Games are laboratories for understanding systems, psychology, and myself.
I'm not a competitive gamer. I'm drawn to simulation and management games where I can build worlds, experiment with systems, and watch emergent stories unfold. The best games are the ones that surprise me—where my choices create consequences I didn't predict.
A paid game means I really wanted it. Free games often just pile up. The games below are ones I consciously chose to invest in—with money, time, or both.
Genre: Life Simulation · Playtime: 100+ hours
The Sims is my character psychology laboratory. I don't play to "win"—I play to create people, give them personalities, and watch how they interact.
With mods (MCCC, personality mods, autonomy enhancers), the game becomes something deeper. Sims develop quirks, make surprising choices, and tell stories I never planned.
It's also where I learned to mod—debugging XML files, troubleshooting conflicts, reading Better Exceptions logs. Gaming taught me debugging before coding did.
Genre: Colony Management · Playtime: 50+ hours
RimWorld isn't just a game—it's a story generator. The "AI Storyteller" creates drama by throwing disasters at your colony at just the right moments.
Every colonist has a personality, skills, and relationships. Sometimes your best builder falls in love with the cook. Sometimes your doctor has a mental break and punches the power generator. The chaos is the content.
This game influenced my thinking about emergent narrative in my own interactive fiction projects.
Genre: Rhythm · Price: Paid
Pure rhythm game with zero visual noise. Just two orbiting planets, a track, and the music. The minimalism is the genius—nothing distracts from the feel.
When you hit a perfect run, it's meditative. When you fail, you know exactly why. No excuses, no luck—just you and the beat.
Engineering puzzles disguised as a colony sim. Managing oxygen, water, power, and temperature requires actual systems thinking. The "tutorial" is figuring out why everyone suffocated.
The definitive city builder. Traffic flow is the real game—everything else is just decoration. Hours spent watching cars get stuck at one intersection.
Chinese historical family management game. Build a dynasty across generations, arrange marriages, manage reputation. Like Crusader Kings but focused on family.
Strategic roguelike with beautiful pixel art. Each run tells a different story based on the crew you build and the choices you make.
If I paid for it, I really wanted it. These aren't random free downloads.

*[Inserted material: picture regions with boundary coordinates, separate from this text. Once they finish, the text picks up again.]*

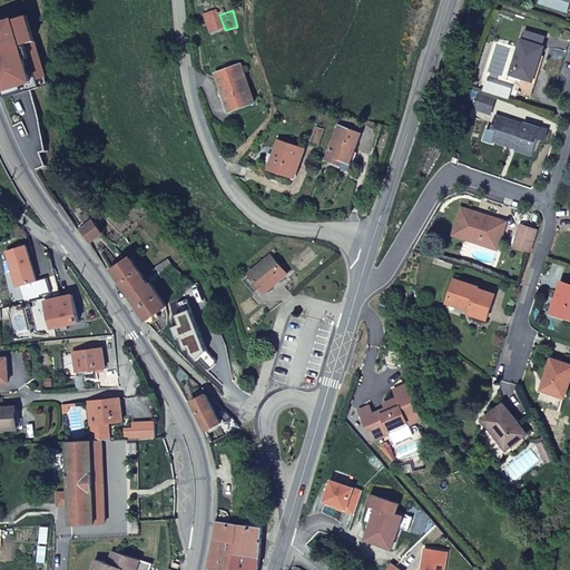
[(526,30),(522,40),(543,47),(547,37),(526,30)]
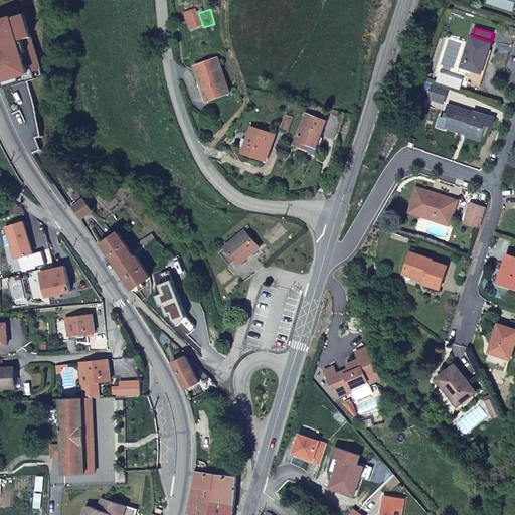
[(462,66),(472,69),(482,72),(491,42),(472,36),(462,66)]
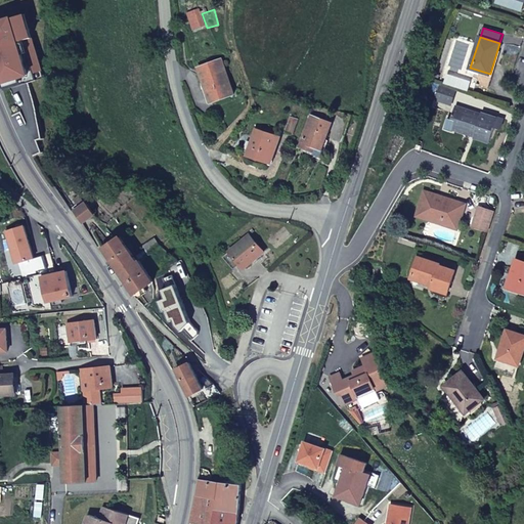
[(222,92),(211,56),(188,64),(200,100),(222,92)]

¥100+ · Next-gen life sim from Korea. Gorgeous graphics, incredible character creation. My PC can't really run it yet, but I was so drawn to it that I bought it anyway. Waiting for an upgrade.
Extremely fun. Russian roulette against a demon, but with items that let you cheat death. Simple concept, incredible tension. The atmosphere is chef's kiss.
Asymmetric horror survival. Hunter main—Joseph (Photographer) is my absolute favorite, also love 夫人 (Josefa) and currently practicing Novelist. My ID "Josefaa" is a fusion of Josefa + Joseph.
The cozy farming game that started a genre. Simple on the surface, but with surprising depth in relationships and community building.
"One more turn" syndrome at its finest. Building an empire from 4000 BC to the space age, one decision at a time.
Medieval dynasty simulator. The stories that emerge from marriages, assassinations, and succession crises are better than most TV shows.
History as a sandbox. Three new games, three ways to rewrite the world.
Genre: Grand Strategy / RPG · Era: 867 – 1453
CK3 is a personality simulator disguised as a map game. Every ruler has traits, relationships, secrets, and schemes. The game doesn't care about your army—it cares about your family drama. A cowardly king with a genius heir and a vengeful wife creates stories no writer could script.
The trait system in CK3 is surprisingly close to my Cerome L1/L2 model: genetic traits (L1) vs lifestyle choices (L2). Dynasty legacy is basically intergenerational Cerome inheritance.
Era: 1836 – 1936 · The industrial revolution, political reform, and global trade as interconnected systems. Instead of commanding armies, you manage interest groups, pass laws, and watch society evolve. Economics as gameplay—GDP matters more than generals.
Era: 1444 – 1821 · The classic "paint the map" game. Colonization, trade routes, religious wars, and diplomacy across four centuries. Complex enough to break your brain, rewarding enough to keep you clicking "one more month."